■ Fragmento proporcionado:
········
A pesar del viento deseo asomarme al cielo. A tu cielo. A ti, cielo. Daré la espalda a la ciudad y la montaña y perderé mi vista en la línea del horizonte donde muere el mar. El sol hace rato que se me fue, ahora dura tan poco…. He guardado en mi retina los últimos albores que son como cuchilladas naranjas y moradas.

Lo que siento por ti va mas allá de la respuesta física de un paisaje, de una música, de un beso o de una caricia. No quieres desearme, lo haces de una manera sesgada, tímida, inconclusa y estás aislando tus sentimientos que te carcomen por dentro.

Asumo que voy a pasar el resto de mi vida demostrándote de una forma u otra cuanto te quiero pero como tu bien dices….es lo que hay. Echaré mano de la química que hace menos daño aunque me destruya por dentro. Ahora lo llaman “feeling”, anglicismo oportuno para decir lo que se siente sin mover un músculo, curioso.
········
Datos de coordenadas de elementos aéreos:
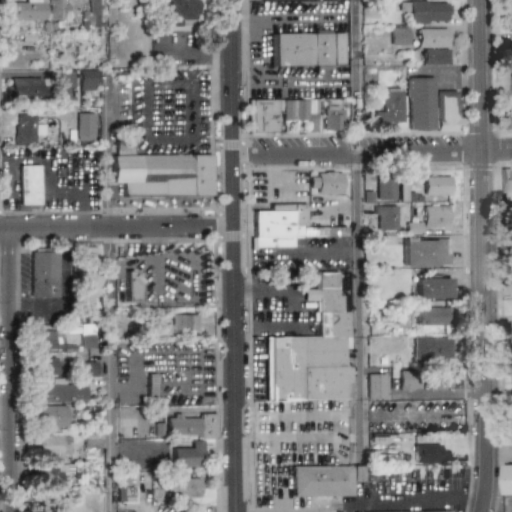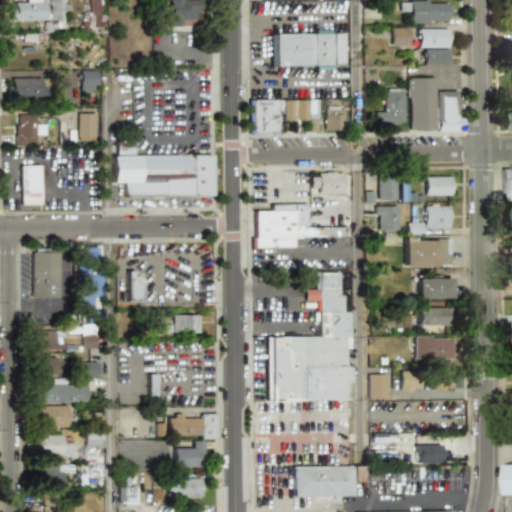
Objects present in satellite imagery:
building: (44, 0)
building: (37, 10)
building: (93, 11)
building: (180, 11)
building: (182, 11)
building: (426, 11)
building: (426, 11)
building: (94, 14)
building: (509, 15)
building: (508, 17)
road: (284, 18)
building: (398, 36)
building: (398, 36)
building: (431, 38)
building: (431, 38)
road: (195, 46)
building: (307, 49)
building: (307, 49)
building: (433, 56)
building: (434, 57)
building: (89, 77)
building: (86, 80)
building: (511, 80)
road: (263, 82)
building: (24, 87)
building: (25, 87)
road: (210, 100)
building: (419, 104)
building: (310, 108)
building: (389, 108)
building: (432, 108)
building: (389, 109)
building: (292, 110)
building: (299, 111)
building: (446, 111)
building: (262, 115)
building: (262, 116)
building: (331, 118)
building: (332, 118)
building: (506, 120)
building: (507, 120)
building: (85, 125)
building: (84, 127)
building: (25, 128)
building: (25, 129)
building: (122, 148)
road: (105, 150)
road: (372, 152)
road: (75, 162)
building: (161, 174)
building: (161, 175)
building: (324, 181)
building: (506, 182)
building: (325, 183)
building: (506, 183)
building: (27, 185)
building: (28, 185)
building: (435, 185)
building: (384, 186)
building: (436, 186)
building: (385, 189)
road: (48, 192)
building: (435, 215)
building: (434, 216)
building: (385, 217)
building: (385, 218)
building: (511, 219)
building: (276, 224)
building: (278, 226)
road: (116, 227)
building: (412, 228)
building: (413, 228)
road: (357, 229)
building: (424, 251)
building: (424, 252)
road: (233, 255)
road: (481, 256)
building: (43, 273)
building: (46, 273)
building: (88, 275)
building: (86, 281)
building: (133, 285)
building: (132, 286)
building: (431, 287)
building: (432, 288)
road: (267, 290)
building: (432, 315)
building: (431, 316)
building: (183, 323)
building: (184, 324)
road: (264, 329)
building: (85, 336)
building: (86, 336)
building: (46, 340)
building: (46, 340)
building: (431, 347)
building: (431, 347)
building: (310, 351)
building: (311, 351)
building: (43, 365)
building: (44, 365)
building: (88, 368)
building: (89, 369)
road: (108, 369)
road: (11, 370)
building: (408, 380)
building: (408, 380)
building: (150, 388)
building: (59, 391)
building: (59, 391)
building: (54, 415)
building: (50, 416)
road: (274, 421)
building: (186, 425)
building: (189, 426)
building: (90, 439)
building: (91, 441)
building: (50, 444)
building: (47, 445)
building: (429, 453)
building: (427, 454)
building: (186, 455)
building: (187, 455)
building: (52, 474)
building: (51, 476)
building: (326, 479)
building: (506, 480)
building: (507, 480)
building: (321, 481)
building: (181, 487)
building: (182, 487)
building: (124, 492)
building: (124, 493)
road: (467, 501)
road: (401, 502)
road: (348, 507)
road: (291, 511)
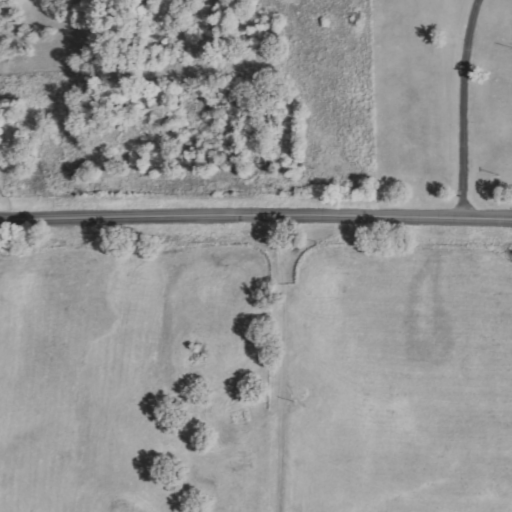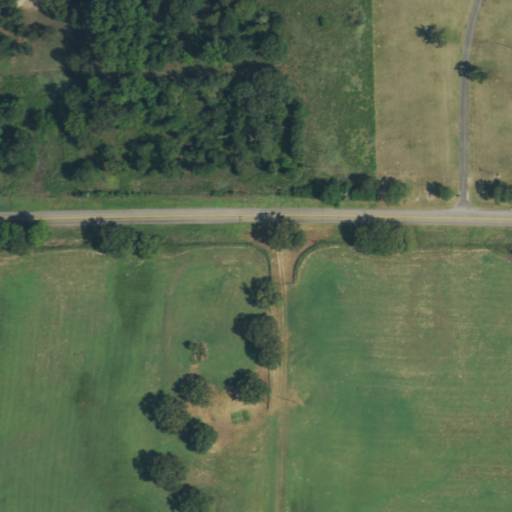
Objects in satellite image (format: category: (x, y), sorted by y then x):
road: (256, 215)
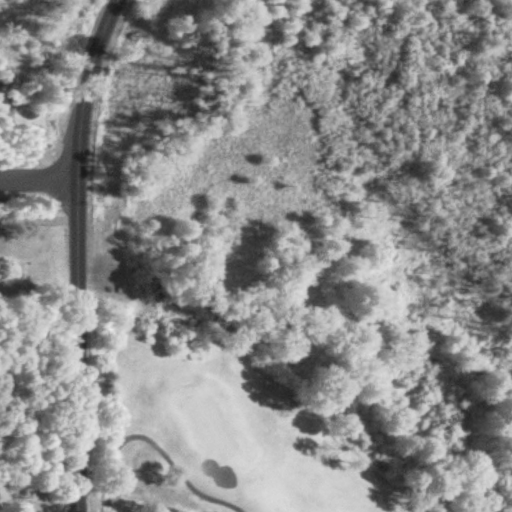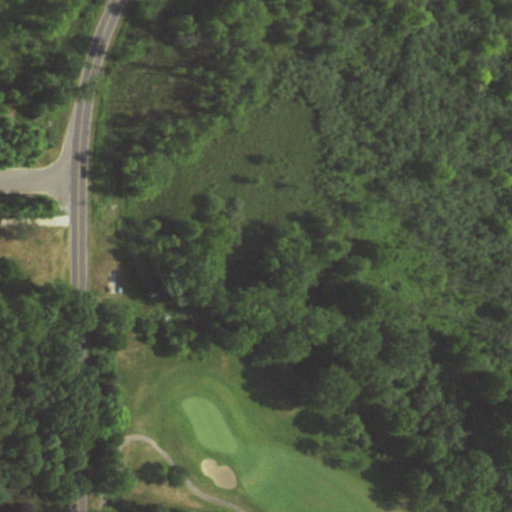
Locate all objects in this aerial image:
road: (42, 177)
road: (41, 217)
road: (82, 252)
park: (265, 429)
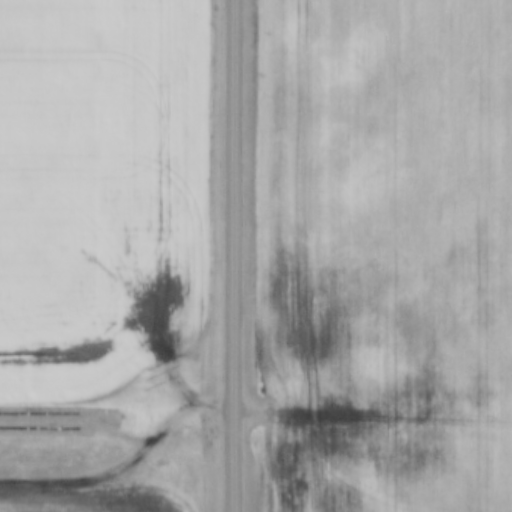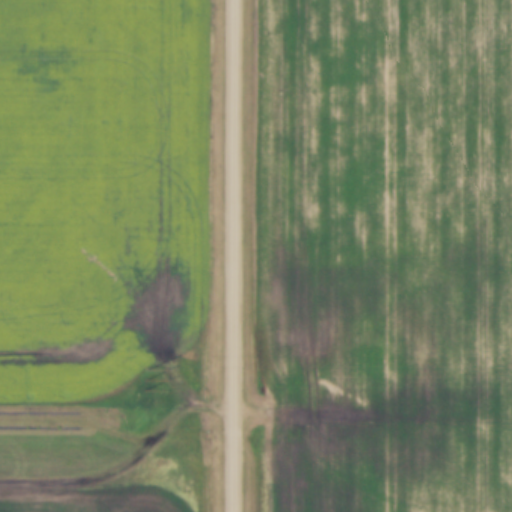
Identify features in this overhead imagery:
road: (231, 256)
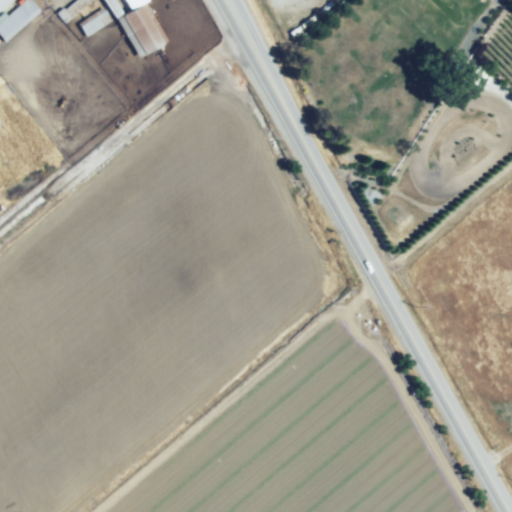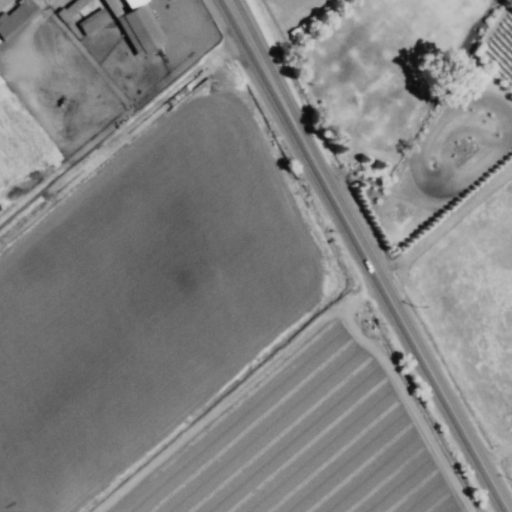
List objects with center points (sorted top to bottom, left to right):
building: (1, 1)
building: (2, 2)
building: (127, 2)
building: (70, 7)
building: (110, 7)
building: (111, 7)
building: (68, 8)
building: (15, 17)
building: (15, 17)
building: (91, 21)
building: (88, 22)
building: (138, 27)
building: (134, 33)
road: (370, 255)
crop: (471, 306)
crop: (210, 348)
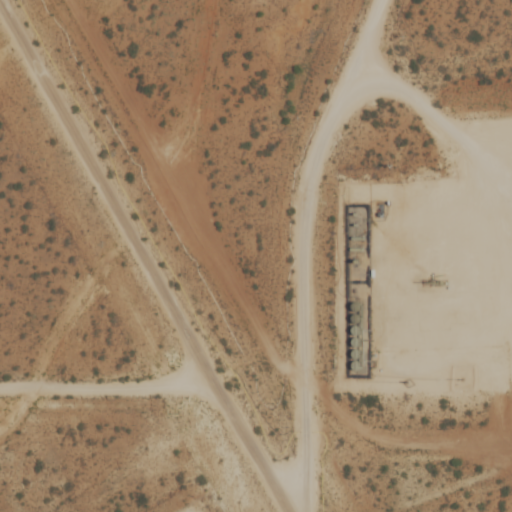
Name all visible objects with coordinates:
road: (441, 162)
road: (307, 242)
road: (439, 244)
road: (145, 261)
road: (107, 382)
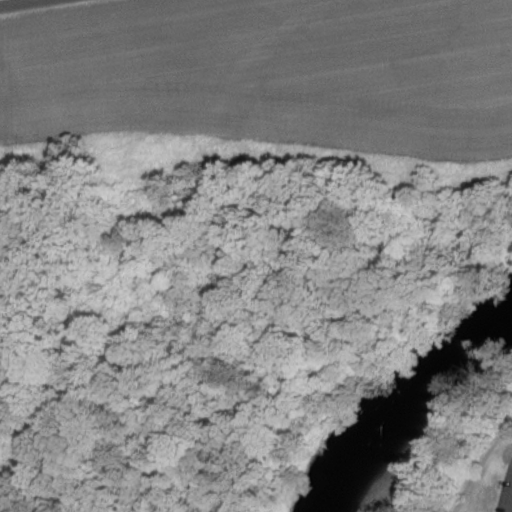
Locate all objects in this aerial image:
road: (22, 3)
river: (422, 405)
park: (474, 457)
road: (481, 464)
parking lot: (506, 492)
········
■ Actividad 1: Indica si cada una de estas afirmaciones coincide con el fragmento proporcionado y responde sí o no, citando literalmente las palabras del fragmento que lo deciden: (a) quien habla va a dar la espalda a la ciudad y la montaña; (b) el sol sigue en el cielo mientras quien habla mira el horizonte; (c) quien habla dice que "feeling" es un galicismo.
■ Actividad 2: Continúa el fragmento proporcionado a partir de su última oración, manteniendo su voz y su tono.

■ Respuesta de la tarea 1:
(a) Sí: «Daré la espalda a la ciudad y la montaña».
(b) No: «El sol hace rato que se me fue».
(c) No: «anglicismo oportuno para decir lo que se siente sin mover un músculo».

■ Respuesta de la tarea 2:
Hoy, después de muchos días, entre los cuales ha estado la física de los encuentros políticamente correctos, quiero hilvanar tu amor con el mío para hacer aún mas larga la felicidad de mi alma. Quiero retener tu imagen alargándola como las noches de invierno pero no puedo, no podemos.

Solo estamos juntos en la química de la mirada, en nuestros ojos cuando los dejamos reposar uno en los del otro. Cuando nos derretimos en el silencio con un Te Quiero cada vez mas sordo y mas ciego.

Tan solo rozamos físicamente de forma casi imperceptible nuestras mejillas para percibir casi en un susurro la química maravillosa de nuestro amor.


Te amo con pasión. No lleva ni física ni química tan solo poesía.